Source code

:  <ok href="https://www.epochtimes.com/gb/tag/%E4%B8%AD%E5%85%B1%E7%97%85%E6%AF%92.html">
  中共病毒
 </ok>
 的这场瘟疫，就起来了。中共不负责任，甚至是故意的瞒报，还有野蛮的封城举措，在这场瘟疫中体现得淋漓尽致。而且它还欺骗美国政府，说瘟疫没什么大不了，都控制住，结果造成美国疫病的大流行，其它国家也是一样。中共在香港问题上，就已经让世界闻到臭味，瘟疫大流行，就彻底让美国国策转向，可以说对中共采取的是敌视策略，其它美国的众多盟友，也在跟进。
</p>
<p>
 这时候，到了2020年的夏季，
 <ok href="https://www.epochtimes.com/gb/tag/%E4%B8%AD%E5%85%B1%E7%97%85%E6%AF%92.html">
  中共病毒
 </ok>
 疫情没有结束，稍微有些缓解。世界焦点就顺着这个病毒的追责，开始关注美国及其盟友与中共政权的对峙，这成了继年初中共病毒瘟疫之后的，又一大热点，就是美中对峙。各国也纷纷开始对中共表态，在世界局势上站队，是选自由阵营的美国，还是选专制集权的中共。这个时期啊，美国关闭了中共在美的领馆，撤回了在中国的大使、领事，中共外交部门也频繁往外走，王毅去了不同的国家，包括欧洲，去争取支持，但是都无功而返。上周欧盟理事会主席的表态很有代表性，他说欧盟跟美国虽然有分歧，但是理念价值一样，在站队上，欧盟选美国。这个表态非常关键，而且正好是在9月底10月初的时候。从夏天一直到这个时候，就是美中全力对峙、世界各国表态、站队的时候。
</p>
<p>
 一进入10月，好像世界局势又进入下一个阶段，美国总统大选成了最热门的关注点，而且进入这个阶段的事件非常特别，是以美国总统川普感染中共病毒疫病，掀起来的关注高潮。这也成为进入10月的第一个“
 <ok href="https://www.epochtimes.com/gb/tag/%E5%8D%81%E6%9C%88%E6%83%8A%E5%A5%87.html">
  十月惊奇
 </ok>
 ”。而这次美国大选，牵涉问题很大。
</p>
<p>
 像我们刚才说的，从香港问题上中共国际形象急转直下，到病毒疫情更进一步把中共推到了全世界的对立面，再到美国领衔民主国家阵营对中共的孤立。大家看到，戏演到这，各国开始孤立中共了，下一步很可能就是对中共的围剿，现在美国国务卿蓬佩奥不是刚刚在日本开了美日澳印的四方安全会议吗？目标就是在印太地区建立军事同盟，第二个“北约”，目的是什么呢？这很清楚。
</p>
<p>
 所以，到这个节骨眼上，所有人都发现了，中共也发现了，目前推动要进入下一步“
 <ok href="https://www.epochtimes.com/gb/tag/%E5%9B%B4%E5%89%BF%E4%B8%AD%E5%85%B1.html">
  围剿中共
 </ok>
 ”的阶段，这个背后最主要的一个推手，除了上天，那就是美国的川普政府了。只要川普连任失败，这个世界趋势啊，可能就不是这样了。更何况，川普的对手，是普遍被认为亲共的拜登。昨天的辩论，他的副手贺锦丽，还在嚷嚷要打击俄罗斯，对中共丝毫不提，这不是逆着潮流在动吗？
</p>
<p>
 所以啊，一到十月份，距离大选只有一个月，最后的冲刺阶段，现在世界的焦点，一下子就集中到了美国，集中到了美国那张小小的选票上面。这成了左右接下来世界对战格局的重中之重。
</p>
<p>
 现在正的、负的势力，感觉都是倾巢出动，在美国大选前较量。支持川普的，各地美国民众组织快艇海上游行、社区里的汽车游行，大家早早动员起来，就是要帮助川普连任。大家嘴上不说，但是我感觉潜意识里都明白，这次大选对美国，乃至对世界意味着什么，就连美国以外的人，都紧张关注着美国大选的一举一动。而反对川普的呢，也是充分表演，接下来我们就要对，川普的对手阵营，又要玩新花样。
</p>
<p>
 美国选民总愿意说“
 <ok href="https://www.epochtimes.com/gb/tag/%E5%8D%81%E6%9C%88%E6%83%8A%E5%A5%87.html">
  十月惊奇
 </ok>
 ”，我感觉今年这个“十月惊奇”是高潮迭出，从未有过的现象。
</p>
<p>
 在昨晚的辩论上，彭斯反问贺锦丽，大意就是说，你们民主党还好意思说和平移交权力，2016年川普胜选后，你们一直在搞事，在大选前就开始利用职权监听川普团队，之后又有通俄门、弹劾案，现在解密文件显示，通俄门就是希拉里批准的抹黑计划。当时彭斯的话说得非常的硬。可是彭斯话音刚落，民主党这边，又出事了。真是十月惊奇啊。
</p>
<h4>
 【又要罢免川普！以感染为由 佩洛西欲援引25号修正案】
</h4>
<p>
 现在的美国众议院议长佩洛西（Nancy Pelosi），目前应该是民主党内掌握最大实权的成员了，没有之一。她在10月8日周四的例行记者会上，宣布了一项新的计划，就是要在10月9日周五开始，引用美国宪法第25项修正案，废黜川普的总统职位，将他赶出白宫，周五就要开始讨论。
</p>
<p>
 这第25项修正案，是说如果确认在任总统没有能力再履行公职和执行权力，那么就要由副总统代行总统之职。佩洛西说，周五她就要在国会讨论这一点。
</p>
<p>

Aim of the task: Scan the records above for the string "html", then copy each line where it turns up.

Answer to this problem:
:  <ok href="https://www.epochtimes.com/gb/tag/%E4%B8%AD%E5%85%B1%E7%97%85%E6%AF%92.html">
 <ok href="https://www.epochtimes.com/gb/tag/%E4%B8%AD%E5%85%B1%E7%97%85%E6%AF%92.html">
 <ok href="https://www.epochtimes.com/gb/tag/%E5%8D%81%E6%9C%88%E6%83%8A%E5%A5%87.html">
 <ok href="https://www.epochtimes.com/gb/tag/%E5%9B%B4%E5%89%BF%E4%B8%AD%E5%85%B1.html">
 <ok href="https://www.epochtimes.com/gb/tag/%E5%8D%81%E6%9C%88%E6%83%8A%E5%A5%87.html">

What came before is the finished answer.